Your assignment — The answer is the complete listing below, written out again exactly.

Records provided —
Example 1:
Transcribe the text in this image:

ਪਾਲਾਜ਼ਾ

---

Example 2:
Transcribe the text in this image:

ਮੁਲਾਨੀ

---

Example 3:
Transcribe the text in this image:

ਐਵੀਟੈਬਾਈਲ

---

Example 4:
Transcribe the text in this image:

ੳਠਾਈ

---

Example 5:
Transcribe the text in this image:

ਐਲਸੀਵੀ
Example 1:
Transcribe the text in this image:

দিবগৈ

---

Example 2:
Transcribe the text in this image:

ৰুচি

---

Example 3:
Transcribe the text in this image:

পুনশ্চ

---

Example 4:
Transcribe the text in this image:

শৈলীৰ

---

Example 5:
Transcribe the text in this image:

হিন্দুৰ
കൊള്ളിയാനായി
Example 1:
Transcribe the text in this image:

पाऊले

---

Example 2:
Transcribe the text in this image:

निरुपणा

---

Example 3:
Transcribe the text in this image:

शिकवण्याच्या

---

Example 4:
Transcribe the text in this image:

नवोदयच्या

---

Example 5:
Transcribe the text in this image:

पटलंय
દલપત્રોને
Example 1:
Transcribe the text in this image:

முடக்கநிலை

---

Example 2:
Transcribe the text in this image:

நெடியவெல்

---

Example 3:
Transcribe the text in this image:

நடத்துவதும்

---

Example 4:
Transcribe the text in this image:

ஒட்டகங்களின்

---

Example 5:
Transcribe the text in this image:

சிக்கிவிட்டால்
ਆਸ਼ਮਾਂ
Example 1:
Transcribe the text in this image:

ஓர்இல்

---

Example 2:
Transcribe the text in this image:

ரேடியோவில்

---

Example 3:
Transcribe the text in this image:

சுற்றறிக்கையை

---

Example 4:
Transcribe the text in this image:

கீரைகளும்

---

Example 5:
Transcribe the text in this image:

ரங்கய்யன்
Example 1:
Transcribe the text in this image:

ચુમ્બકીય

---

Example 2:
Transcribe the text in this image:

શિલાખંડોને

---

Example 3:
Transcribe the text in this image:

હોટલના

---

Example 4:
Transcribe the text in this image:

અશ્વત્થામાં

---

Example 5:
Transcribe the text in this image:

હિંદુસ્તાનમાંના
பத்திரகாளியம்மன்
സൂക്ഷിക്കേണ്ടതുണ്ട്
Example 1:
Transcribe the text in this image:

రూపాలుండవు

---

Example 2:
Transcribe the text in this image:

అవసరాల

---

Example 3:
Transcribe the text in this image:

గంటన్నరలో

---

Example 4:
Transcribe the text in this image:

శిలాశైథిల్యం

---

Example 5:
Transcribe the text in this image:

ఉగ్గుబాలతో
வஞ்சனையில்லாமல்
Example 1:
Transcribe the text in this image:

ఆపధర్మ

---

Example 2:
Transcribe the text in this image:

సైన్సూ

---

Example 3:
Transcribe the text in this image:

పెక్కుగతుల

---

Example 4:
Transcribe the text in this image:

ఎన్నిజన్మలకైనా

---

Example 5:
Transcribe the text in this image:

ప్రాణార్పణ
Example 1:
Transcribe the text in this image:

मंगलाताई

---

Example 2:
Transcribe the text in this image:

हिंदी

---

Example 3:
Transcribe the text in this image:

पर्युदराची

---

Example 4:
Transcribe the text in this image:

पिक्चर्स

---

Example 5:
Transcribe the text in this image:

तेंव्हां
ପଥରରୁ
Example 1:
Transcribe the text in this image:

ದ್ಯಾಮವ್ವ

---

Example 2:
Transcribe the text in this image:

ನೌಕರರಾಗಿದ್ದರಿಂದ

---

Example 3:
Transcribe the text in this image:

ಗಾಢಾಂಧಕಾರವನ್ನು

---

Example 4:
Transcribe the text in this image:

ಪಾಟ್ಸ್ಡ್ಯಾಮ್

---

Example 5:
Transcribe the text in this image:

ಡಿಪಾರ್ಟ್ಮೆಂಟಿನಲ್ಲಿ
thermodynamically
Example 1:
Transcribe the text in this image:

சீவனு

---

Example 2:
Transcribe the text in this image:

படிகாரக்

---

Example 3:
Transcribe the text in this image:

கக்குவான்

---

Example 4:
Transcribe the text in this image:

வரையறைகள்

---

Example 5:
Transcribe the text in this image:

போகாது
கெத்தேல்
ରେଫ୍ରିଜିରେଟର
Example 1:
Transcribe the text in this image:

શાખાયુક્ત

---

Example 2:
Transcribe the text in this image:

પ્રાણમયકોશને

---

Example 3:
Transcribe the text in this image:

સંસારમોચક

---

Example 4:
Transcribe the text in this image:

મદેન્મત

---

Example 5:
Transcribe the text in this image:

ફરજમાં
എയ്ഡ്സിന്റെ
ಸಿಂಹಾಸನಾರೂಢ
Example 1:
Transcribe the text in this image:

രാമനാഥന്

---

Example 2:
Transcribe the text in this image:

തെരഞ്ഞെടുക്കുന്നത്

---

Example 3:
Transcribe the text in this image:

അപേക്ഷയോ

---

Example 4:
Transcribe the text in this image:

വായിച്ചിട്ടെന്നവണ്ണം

Answer to this problem —
Example 1:
Transcribe the text in this image:

ਪਾਲਾਜ਼ਾ

---

Example 2:
Transcribe the text in this image:

ਮੁਲਾਨੀ

---

Example 3:
Transcribe the text in this image:

ਐਵੀਟੈਬਾਈਲ

---

Example 4:
Transcribe the text in this image:

ੳਠਾਈ

---

Example 5:
Transcribe the text in this image:

ਐਲਸੀਵੀ
Example 1:
Transcribe the text in this image:

দিবগৈ

---

Example 2:
Transcribe the text in this image:

ৰুচি

---

Example 3:
Transcribe the text in this image:

পুনশ্চ

---

Example 4:
Transcribe the text in this image:

শৈলীৰ

---

Example 5:
Transcribe the text in this image:

হিন্দুৰ
കൊള്ളിയാനായി
Example 1:
Transcribe the text in this image:

पाऊले

---

Example 2:
Transcribe the text in this image:

निरुपणा

---

Example 3:
Transcribe the text in this image:

शिकवण्याच्या

---

Example 4:
Transcribe the text in this image:

नवोदयच्या

---

Example 5:
Transcribe the text in this image:

पटलंय
દલપત્રોને
Example 1:
Transcribe the text in this image:

முடக்கநிலை

---

Example 2:
Transcribe the text in this image:

நெடியவெல்

---

Example 3:
Transcribe the text in this image:

நடத்துவதும்

---

Example 4:
Transcribe the text in this image:

ஒட்டகங்களின்

---

Example 5:
Transcribe the text in this image:

சிக்கிவிட்டால்
ਆਸ਼ਮਾਂ
Example 1:
Transcribe the text in this image:

ஓர்இல்

---

Example 2:
Transcribe the text in this image:

ரேடியோவில்

---

Example 3:
Transcribe the text in this image:

சுற்றறிக்கையை

---

Example 4:
Transcribe the text in this image:

கீரைகளும்

---

Example 5:
Transcribe the text in this image:

ரங்கய்யன்
Example 1:
Transcribe the text in this image:

ચુમ્બકીય

---

Example 2:
Transcribe the text in this image:

શિલાખંડોને

---

Example 3:
Transcribe the text in this image:

હોટલના

---

Example 4:
Transcribe the text in this image:

અશ્વત્થામાં

---

Example 5:
Transcribe the text in this image:

હિંદુસ્તાનમાંના
பத்திரகாளியம்மன்
സൂക്ഷിക്കേണ്ടതുണ്ട്
Example 1:
Transcribe the text in this image:

రూపాలుండవు

---

Example 2:
Transcribe the text in this image:

అవసరాల

---

Example 3:
Transcribe the text in this image:

గంటన్నరలో

---

Example 4:
Transcribe the text in this image:

శిలాశైథిల్యం

---

Example 5:
Transcribe the text in this image:

ఉగ్గుబాలతో
வஞ்சனையில்லாமல்
Example 1:
Transcribe the text in this image:

ఆపధర్మ

---

Example 2:
Transcribe the text in this image:

సైన్సూ

---

Example 3:
Transcribe the text in this image:

పెక్కుగతుల

---

Example 4:
Transcribe the text in this image:

ఎన్నిజన్మలకైనా

---

Example 5:
Transcribe the text in this image:

ప్రాణార్పణ
Example 1:
Transcribe the text in this image:

मंगलाताई

---

Example 2:
Transcribe the text in this image:

हिंदी

---

Example 3:
Transcribe the text in this image:

पर्युदराची

---

Example 4:
Transcribe the text in this image:

पिक्चर्स

---

Example 5:
Transcribe the text in this image:

तेंव्हां
ପଥରରୁ
Example 1:
Transcribe the text in this image:

ದ್ಯಾಮವ್ವ

---

Example 2:
Transcribe the text in this image:

ನೌಕರರಾಗಿದ್ದರಿಂದ

---

Example 3:
Transcribe the text in this image:

ಗಾಢಾಂಧಕಾರವನ್ನು

---

Example 4:
Transcribe the text in this image:

ಪಾಟ್ಸ್ಡ್ಯಾಮ್

---

Example 5:
Transcribe the text in this image:

ಡಿಪಾರ್ಟ್ಮೆಂಟಿನಲ್ಲಿ
thermodynamically
Example 1:
Transcribe the text in this image:

சீவனு

---

Example 2:
Transcribe the text in this image:

படிகாரக்

---

Example 3:
Transcribe the text in this image:

கக்குவான்

---

Example 4:
Transcribe the text in this image:

வரையறைகள்

---

Example 5:
Transcribe the text in this image:

போகாது
கெத்தேல்
ରେଫ୍ରିଜିରେଟର
Example 1:
Transcribe the text in this image:

શાખાયુક્ત

---

Example 2:
Transcribe the text in this image:

પ્રાણમયકોશને

---

Example 3:
Transcribe the text in this image:

સંસારમોચક

---

Example 4:
Transcribe the text in this image:

મદેન્મત

---

Example 5:
Transcribe the text in this image:

ફરજમાં
എയ്ഡ്സിന്റെ
ಸಿಂಹಾಸನಾರೂಢ
Example 1:
Transcribe the text in this image:

രാമനാഥന്

---

Example 2:
Transcribe the text in this image:

തെരഞ്ഞെടുക്കുന്നത്

---

Example 3:
Transcribe the text in this image:

അപേക്ഷയോ

---

Example 4:
Transcribe the text in this image:

വായിച്ചിട്ടെന്നവണ്ണം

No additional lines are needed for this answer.